For Erin Moore, keeping her son's cystic fibrosis in check requires careful monitoring to prevent the thick, sticky mucous his body produces from further damaging his lungs and digestive system.
Moore keeps tabs on 6-year-old Drew's weight, appetite, exercise and stools every day to see if they stray from his healthy baseline. When he develops a cough, she tracks that, too.
It has been nearly a year since Drew has been hospitalized; as a baby he was admitted up to four times annually. She credits her careful monitoring, aided by an online data tracking tool from a program at Cincinnati Children's Hospital Medical Center called the Orchestra Project, with helping to keep him healthy.
"Now I have a picture of what health looks like for Drew," says Moore, 35. "Tools like Orchestra that allow patients to take a more active stance in managing our health are still really undervalued." (Moore is also a health care consultant who works part time with Cincinnati Children's on a variety of patient-centered and collaborative care projects and works with the Cystic Fibrosis Foundation on improving partnerships among cystic fibrosis groups and serves as a patient representative to the Food and Drug Administration.)
That attitude may be changing, according to a study published in the April issue of the journal Health Affairs that examines the movement to incorporate "patient-reported outcomes" into clinical care.
It may seem like a no-brainer to include patients' assessments of their physical and mental conditions and quality of life into medical care, but such patient-generated data have traditionally been confined to research rather than clinical settings. Clinicians have typically focused more on physical exams, medical tests and biological measures to guide patient care.

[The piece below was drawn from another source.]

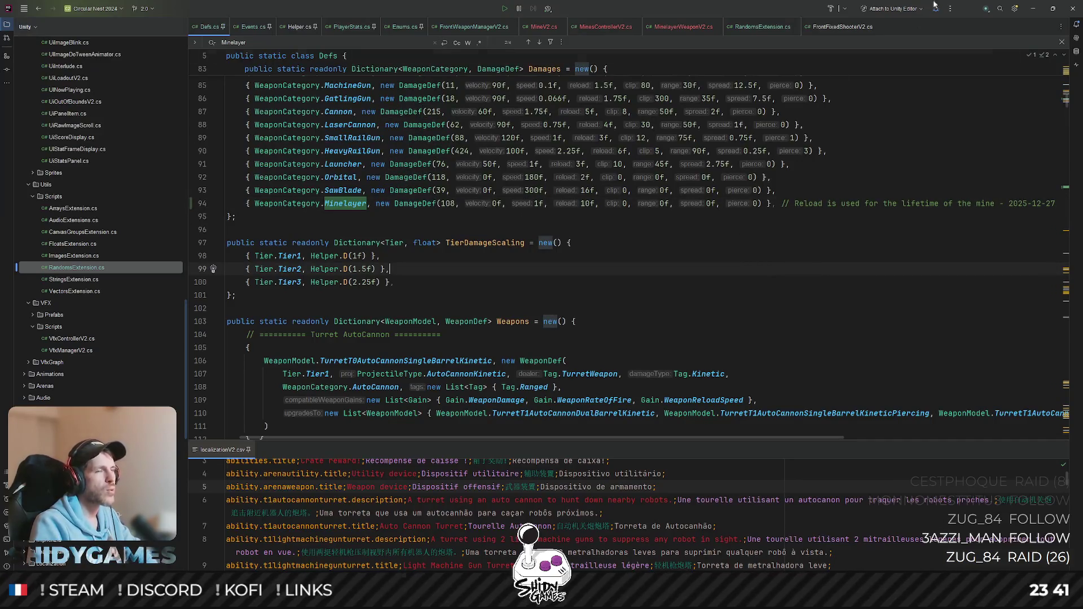
{"action": "left_click", "coordinate": [1029, 8]}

However, as patient-centered medical care has taken hold in recent years, there's been a growing interest in finding ways to use outcomes reported by individuals to help guide care.
"How are you feeling?" is a pretty standard conversation starter during a doctor's visit.
"The challenge is that we don't capture [the response] in a way that we can use [like] we do for blood pressure," says Dr. Danielle Lavallee, a research assistant professor at the department of surgery at the University of Washington and the lead author of the study.
Policy and payment changes are helping to drive the shift. For example, a pilot program mandated by the Centers for Medicare & Medicaid Services that began last Friday requires roughly 800 hospitals in 67 metropolitan areas to bundle payments for knee and hip replacement surgeries and follow-up care. CMS will reimburse providers for collecting patient-reported outcomes. Total joint replacement surgeries for knee and hip arthritis are the most common Medicare inpatient procedures.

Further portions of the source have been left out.